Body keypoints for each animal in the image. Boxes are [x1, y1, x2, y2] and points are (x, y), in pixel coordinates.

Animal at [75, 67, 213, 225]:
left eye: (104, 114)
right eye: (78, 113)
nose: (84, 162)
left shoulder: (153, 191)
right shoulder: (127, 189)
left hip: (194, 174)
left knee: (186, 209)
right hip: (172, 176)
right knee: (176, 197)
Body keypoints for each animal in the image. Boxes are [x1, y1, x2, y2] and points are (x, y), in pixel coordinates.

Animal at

...

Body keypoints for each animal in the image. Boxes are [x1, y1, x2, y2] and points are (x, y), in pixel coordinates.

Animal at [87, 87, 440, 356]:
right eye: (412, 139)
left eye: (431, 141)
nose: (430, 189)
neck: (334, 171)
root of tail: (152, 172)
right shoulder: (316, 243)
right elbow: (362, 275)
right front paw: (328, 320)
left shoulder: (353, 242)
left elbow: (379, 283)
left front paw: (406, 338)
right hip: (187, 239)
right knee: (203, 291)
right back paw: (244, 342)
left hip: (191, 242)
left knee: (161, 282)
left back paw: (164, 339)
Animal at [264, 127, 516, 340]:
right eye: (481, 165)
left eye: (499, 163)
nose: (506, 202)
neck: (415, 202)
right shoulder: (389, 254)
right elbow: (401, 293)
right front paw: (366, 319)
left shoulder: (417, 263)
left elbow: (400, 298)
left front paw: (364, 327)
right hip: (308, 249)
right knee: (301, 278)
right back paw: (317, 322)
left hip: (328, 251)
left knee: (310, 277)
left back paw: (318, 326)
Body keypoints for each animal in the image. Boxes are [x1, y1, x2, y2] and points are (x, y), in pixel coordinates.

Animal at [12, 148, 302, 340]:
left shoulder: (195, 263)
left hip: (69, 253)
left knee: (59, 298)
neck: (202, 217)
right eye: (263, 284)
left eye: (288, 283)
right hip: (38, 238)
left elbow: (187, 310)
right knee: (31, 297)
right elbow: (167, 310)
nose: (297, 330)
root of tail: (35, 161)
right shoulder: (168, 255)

---

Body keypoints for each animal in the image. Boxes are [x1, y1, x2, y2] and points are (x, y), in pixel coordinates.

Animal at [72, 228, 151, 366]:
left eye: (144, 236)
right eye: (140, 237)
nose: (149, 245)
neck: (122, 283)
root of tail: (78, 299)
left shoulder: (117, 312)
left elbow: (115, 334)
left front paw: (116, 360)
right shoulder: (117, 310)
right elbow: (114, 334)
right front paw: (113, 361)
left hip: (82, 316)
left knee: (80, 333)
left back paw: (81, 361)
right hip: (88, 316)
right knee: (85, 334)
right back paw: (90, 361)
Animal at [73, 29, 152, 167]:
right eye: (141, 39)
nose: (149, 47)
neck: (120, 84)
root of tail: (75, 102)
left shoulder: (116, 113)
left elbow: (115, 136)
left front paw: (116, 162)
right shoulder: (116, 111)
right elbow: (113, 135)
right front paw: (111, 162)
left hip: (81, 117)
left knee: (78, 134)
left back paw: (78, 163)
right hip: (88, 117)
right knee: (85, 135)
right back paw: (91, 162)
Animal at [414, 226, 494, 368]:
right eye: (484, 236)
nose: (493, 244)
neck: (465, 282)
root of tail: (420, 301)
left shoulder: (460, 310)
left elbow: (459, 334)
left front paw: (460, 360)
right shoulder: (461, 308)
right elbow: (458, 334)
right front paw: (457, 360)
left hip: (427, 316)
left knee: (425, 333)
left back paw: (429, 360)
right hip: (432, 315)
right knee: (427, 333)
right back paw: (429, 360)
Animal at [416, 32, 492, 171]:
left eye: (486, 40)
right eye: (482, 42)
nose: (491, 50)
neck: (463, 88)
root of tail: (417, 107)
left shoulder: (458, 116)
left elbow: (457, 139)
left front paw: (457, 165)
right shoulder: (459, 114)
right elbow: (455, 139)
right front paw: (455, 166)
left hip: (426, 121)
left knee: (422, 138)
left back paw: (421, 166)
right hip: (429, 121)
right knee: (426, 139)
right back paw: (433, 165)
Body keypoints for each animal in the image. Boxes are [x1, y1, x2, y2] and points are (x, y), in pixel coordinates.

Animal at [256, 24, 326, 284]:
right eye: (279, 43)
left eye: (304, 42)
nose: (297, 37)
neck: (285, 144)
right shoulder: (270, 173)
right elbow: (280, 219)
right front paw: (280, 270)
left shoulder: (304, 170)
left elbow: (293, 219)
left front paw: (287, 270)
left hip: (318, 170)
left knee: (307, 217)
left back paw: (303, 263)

Required action:
All that is wanted is a faithful reproduction of the line above with "left back paw: (164, 339)", the line with "left back paw: (318, 326)", and every line in between.

Solution:
left back paw: (164, 339)
Animal at [264, 127, 516, 340]:
right eye: (481, 165)
left eye: (499, 163)
nose: (506, 202)
neck: (415, 202)
right shoulder: (389, 254)
right elbow: (401, 293)
right front paw: (366, 319)
left shoulder: (417, 263)
left elbow: (400, 298)
left front paw: (364, 327)
right hip: (308, 249)
right knee: (301, 278)
right back paw: (317, 322)
left hip: (328, 251)
left knee: (310, 277)
left back paw: (318, 326)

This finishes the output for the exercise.